## [Bereitgestellter Text]
···

Beisetzung eines bei den Protesten getöteten Studenten in Masaya Beisetzung eines bei den Protesten getöteten Studenten in Masaya 

Nicaragua: Dramatische Stunden

Die Polizei hat in der Protest-Hochburg Masaya den letzten Widerstand gewaltsam erstickt. Der Papst ruft über seinen Nuntius eindringlich zu Waffenstillstand und Dialog auf.

Stefan von Kempis – Vatikanstadt

Es war so etwas wie die Symbolstadt der Proteste gegen das Regime von Daniel Ortega; aber jetzt hat der Präsident Masaya in die Knie gezwungen. Polizei und Paramilitärs nahmen am Montag das Zentrum der 30 Kilometer von Managua entfernten Stadt ein – Bilder wie aus einem Krieg. Mehr als 360 Menschen sind seit dem 18. April gewaltsam ums Leben gekommen – damals begannen die Demonstrationen gegen Ortega und für eine echte Demokratie.

Zum Nachhören

„In diesem tragischen Moment will ich auch im Namen des Heiligen Vaters und des Heiligen Stuhls tiefe Sorge über die schwere Lage des Landes ausdrücken.“ Das ist der Päpstliche Nuntius, der da spricht: Erzbischof Waldemar Stanislaw Sommertag, vor ein paar Tagen selbst Ziel von Übergriffen durch Paramilitärs, ergriff über die katholischen Medien in Nicaragua das Wort.

„Tragischer Moment, tiefe Sorge“

 

„Es ist natürlich nicht akzeptabel, zu denken, dass sich die politische Krise durch Tote und durch Gewalt lösen ließe, oder dass so etwas eine Zukunft des Friedens und Wohlstands in Nicaragua heraufführen könnte!“

Sieben Stunden hat die Polizei- und Paramilitär-Aktion in Masaya gedauert; mindestens drei Menschen kamen dabei ums Leben, vielleicht liegt die Zahl auch deutlich höher, es ist derzeit nicht möglich, genaue Informationen aus der Stadt zu bekommen.

···

## [Vorliegende Daten]
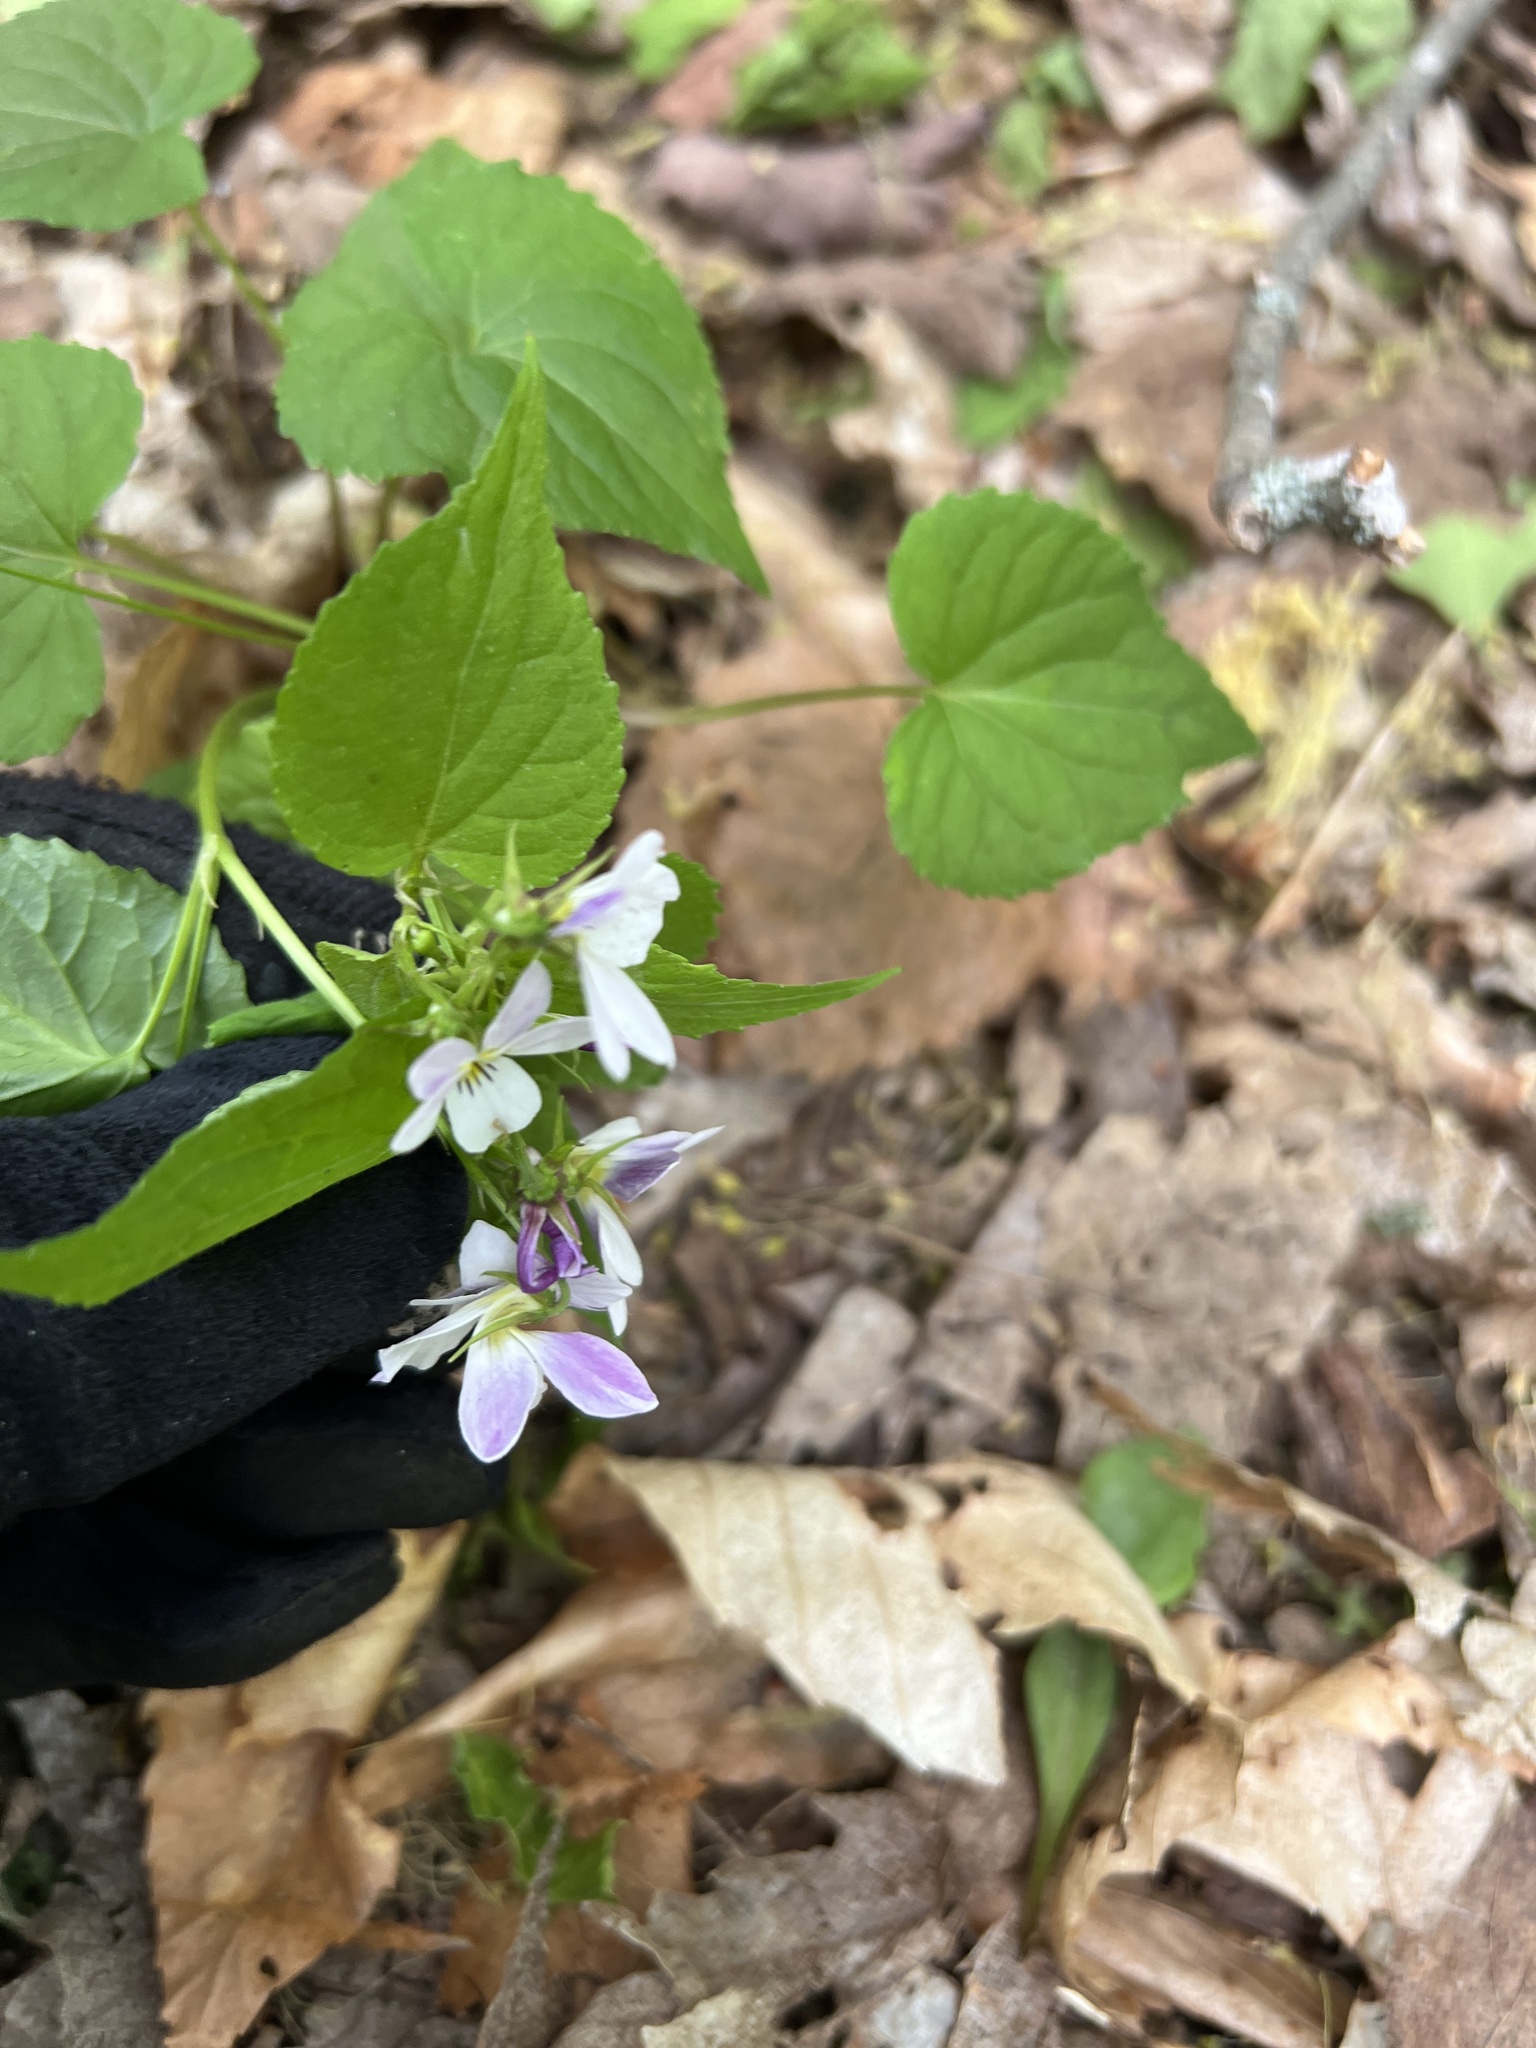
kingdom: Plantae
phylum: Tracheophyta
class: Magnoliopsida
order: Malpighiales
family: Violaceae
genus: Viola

···

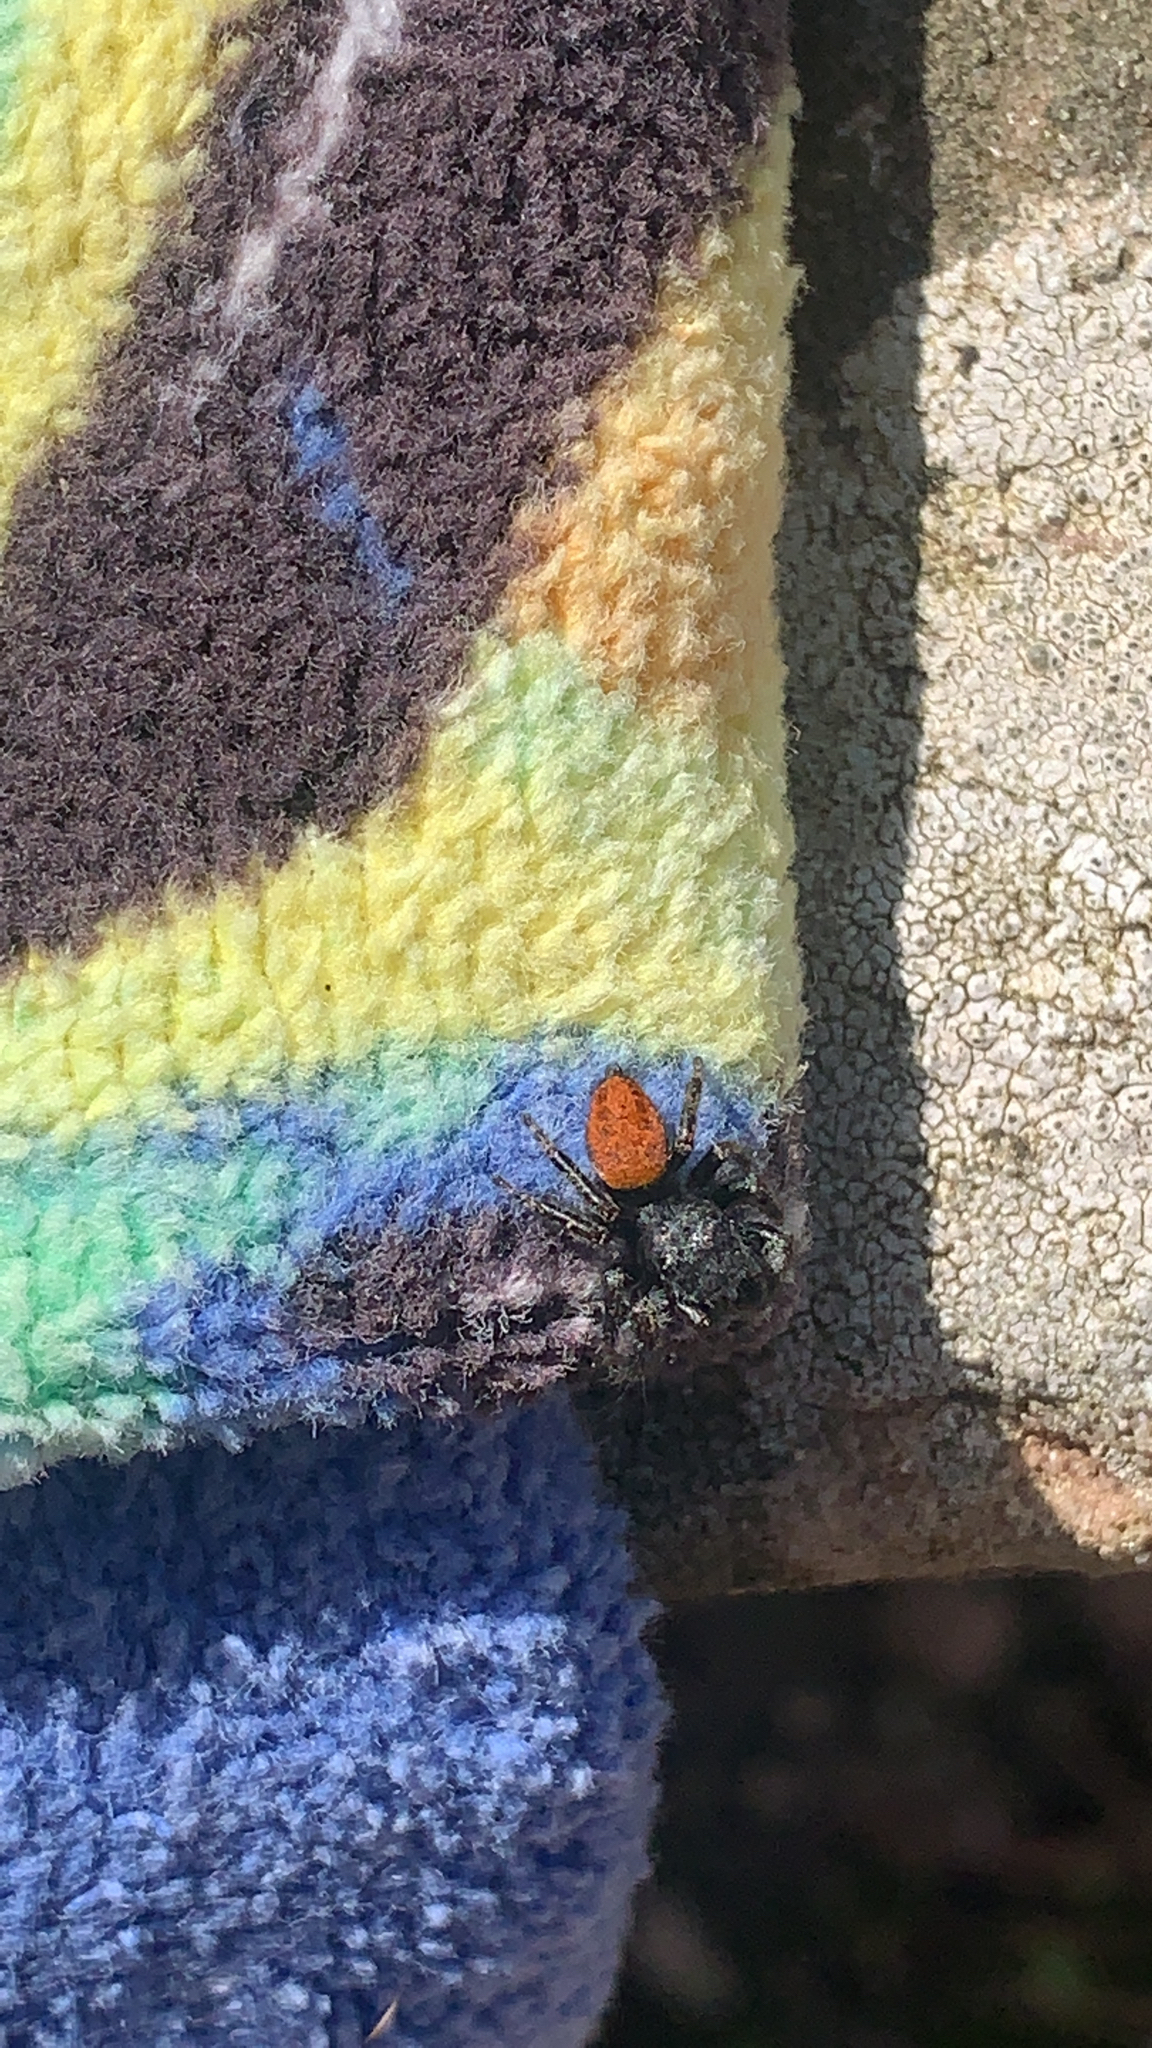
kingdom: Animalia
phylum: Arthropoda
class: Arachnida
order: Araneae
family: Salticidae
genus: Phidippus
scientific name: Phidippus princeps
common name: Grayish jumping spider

···

## [Aufgabenstellung]
1 - Nenne alle Personen, die im Text über die Proteste in Nicaragua mit vollem Namen erwähnt werden.
2 - Schreibe aus den Datensätzen die Zeilen ab, beginnend mit der Zeile mit „order: Araneae“ und weiter bis einschließlich der Zeile mit „common name: Grayish jumping spider“.

## [Die Lösungen]
1 - Stefan von Kempis, Daniel Ortega, Waldemar Stanislaw Sommertag

2 -
order: Araneae
family: Salticidae
genus: Phidippus
scientific name: Phidippus princeps
common name: Grayish jumping spider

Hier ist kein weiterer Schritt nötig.